Ils nous ont volé Copenhague
traduction en français de Juliette Rivens
La vingtaine de dirigeants politiques qui se sont rencontrés à Singapour lors du Sommet de la Coopération économique pour l’Asie-Pacifique (APEC) ne constituent qu’une partie des représentants des 170 pays qui assisteront à la Conférence de l’ONU sur le changement climatique à Copenhague entre le 7 et le 18 décembre prochain. Les dirigeants des deux pays les plus pollueurs au monde – la Chine et les Etats-Unis – étaient cependant présents et en ont profité pour déclarer qu’un accord légalement contraignant, très attendu par ailleurs, ne serait pas conclu à Copenhague. Aussi longtemps que les prises de décisions sur des enjeux mondiaux seront le fruit de négociations entre les Etats, les accords ne se limitant pas aux intérêts à court terme des pays les plus puissants seront rares et les contraintes légales nécessaires, par exemple à la réduction des émissions, seront laissées de côté.
Le problème du changement climatique révèle les défauts d’organisation particulièrement importants du système mondial actuel basé sur des négociations nationales dans la mesure où la combustion de carbone est essentielle aux plus grandes économies du monde alors que les effets du changement climatique leur semblent encore lointains par rapport aux intérêts immédiats des plus puissants. Il n’est pas simple de convaincre ceux qui profitent le plus des énergies fossiles que les effets du changement climatique, sans doute catastrophiques dans un futur plus ou moins proche et en un point de la planète, sont d’une évidence accablante : il y a un écart impressionnant entre la sphère des délibérations à un niveau national et le caractère mondial du problème.

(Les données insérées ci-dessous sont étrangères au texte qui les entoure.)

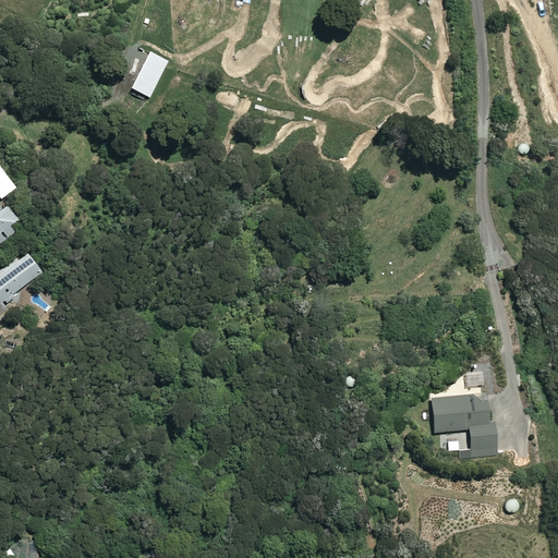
[(167,62),(148,53),(131,89),(149,98),(158,81),(167,62)]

L’union européenne, à défaut de ses Etats membres dans leur totalité, a bien vu le potentiel et la nécessité que représente le problème climatique en inaugurant une nouvelle ère : celle des décisions globales basées avant tout sur des raisonnements qui dépassent les frontières nationales. L’Union européenne est le principal exemple, bien qu’imparfait, d’une organisation décisionnelle transnationale dans laquelle les intérêts nationaux à court terme sont de plus en plus négligés au profit d’une amélioration du bien commun. Avec le texte Vers un accord global en matière de changement climatique à Copenhague, la Commission européenne tente de se positionner comme leader en attendant la réunion de Copenhague. Cette position de leader n’aurait pas seulement dû aboutir à un accord juridiquement contraignant mais aussi à un changement fondamental de direction qui baserait les relations internationales sur le respect de la loi et non plus sur la puissance économique ou militaire. Pendant trop longtemps, l’UE a manqué de l’adresse politique et de la cohérence nécessaire pour s’imposer face aux autres pays et il est évident qu’elle n’a pas non plus gagné le respect des leaders mondiaux. La proposition de dernière minute lancée au Premier ministre danois – qui présidera la Conférence sur le climat à Copenhague – de s’envoler pour Singapour dans la nuit pour être dès le lendemain à une réunion autour d’un petit déjeuner avait pour but de justifier la poursuite des négociations. Cela témoigne en fait d’une certaine indifférence pour le processus.
Face à tant de prétentions, peut-être que les protestations des citoyens et des ONG, expropriés des accords de Copenhague, peuvent réunir les conditions nécessaires à un remodelage profond des mécanismes de la politique mondiale afin qu’ils répondent à notre légitime exigence de solutions pour sauver la planète. Le monde n’a pas besoin d’un nouvel Icare ni d’un Prométhée. Espérons que les cendres ne s’accumulent pas au point qu’il ne nous reste plus qu’à attendre le Phénix.